29
Apr/14

JAMES FRANCO: NEW FILM STILLS

29
Apr/14
James Franco

“I’m getting bored,” James Franco writes in the poem accompanying “Untitled Film Still #58,” his re-creation of the Cindy Sherman original

Pace Gallery
534 West 25th St. between Tenth & Eleventh Aves.
Through Saturday, May 3, free, 19:00 am – 6:00 pm
212-989-4258
www.thepacegallery.com

Right up front, we need to admit that we consider ourselves to be Francophiles. We have full admiration and respect for the many guises worn by James Franco. From his days as Daniel Desario on Freaks and Geeks to his work in such films as 127 Hours, Milk, and Rise of the Planet of the Apes, from novels and writings to appearances in art films by Paul McCarthy and Isaac Julien, through his current Broadway debut in Of Mice and Men. So at first, we were more than willing to give Franco, who just turned thirty-six, the benefit of the doubt with his latest gallery installation, “New Film Stills,” which continues at Pace through May 3. For the project, Franco re-created (in general, not painstaking detail) more than two dozen of Cindy Sherman’s seminal “Untitled Film Stills,” in which Sherman photographed herself as different female protagonists from 1977 to 1980, as if playing clichéd woman characters in unknown movies, commenting on gender and class identity, power, and the male gaze. Walking through the gallery, we found ourselves entertained by Franco’s homage/appropriation as he, replete with beard and mustache, lounged on a bed in lingerie, examined himself in a mirror, stood outside wearing a hat or kerchief, or walked gingerly down steps. “Cindy is an artist who used cinema as a source for her work; she ‘played’ at being an actress,” Franco has said about the series. “I am an actor who inserts himself into his work. Where Cindy used cinema as a starting place, I use art as a starting place.”

James Franco

James Franco name-checks D. H. Lawrence, Jack Nicholson, and Dennis Hopper in poem about “Untitled Film Still #42”

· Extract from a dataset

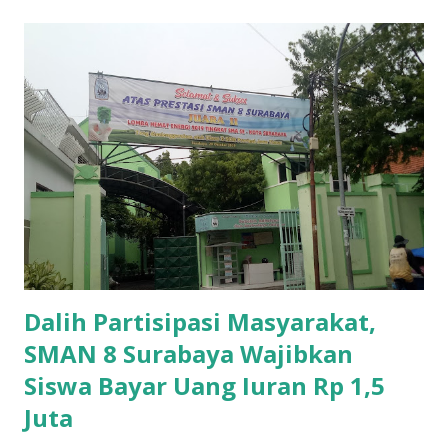
Dalih Partisipasi Masyarakat,
SMAN 8 Surabaya Wajibkan
Siswa Bayar Uang Iuran Rp 1,5
Juta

But upon further investigation, including perusing the catalog, the cover of which also mimics Sherman’s, we actually grew somewhat agitated and angry at the well-intentioned Franco. Part of the beauty of Sherman’s original photographs were their originality, as well as the mystery and magic that accompanied each one; they were untitled in order to let viewers enjoy and interpret them on an individual basis. In the introduction to the Franco catalog, American academic, poet, and Franco mentor Frank Bidart writes, “To my eye, there’s nothing ‘camp’ about this male figure inhabiting the scenes and tensions and atmospheres in Sherman’s photographs. Just as there is nothing camp or ironic or mocking when he doesn’t imitate them.” They might not be camp, but they lack the magic and mystery — and, of course, originality — of their primogenitors, eventually feeling lazy before unraveling when you read Franco’s accompanying poetry, which is available only in the catalog and comes off more like a school project. Franco has written a poem — four quatrains, some with an additional line — for each of Sherman’s sixty-nine stills. In “Untitled Film Still #27b,” in which Sherman/Franco holds a cocktail glass, a mascara’d tear running down the left side of his/her face, Franco writes, “Living inside one’s skull / Unable to communicate with the outside. / Are we all artists or is a bunch just / Crazy and another bunch just boring? / Tennessee Williams’s sister Rose / Went nuts and was lobotomized / And Tenn put such material into his work. / Did he disrespect her or help us all / By giving us The Glass Menagerie?” In the end, Franco is disrespecting both Sherman, whom he calls “a hero in my pantheon,” and the viewer by deciding what each photograph might or might not mean while name-dropping famous movies, books, and locations. When philosopher and art critic Arthur C. Danto asked Sherman, “Why did you stop doing the untitled film stills?” she responded, “I ran out of clichés.” In the end, “clichés” are exactly where Franco’s misappropriation begins.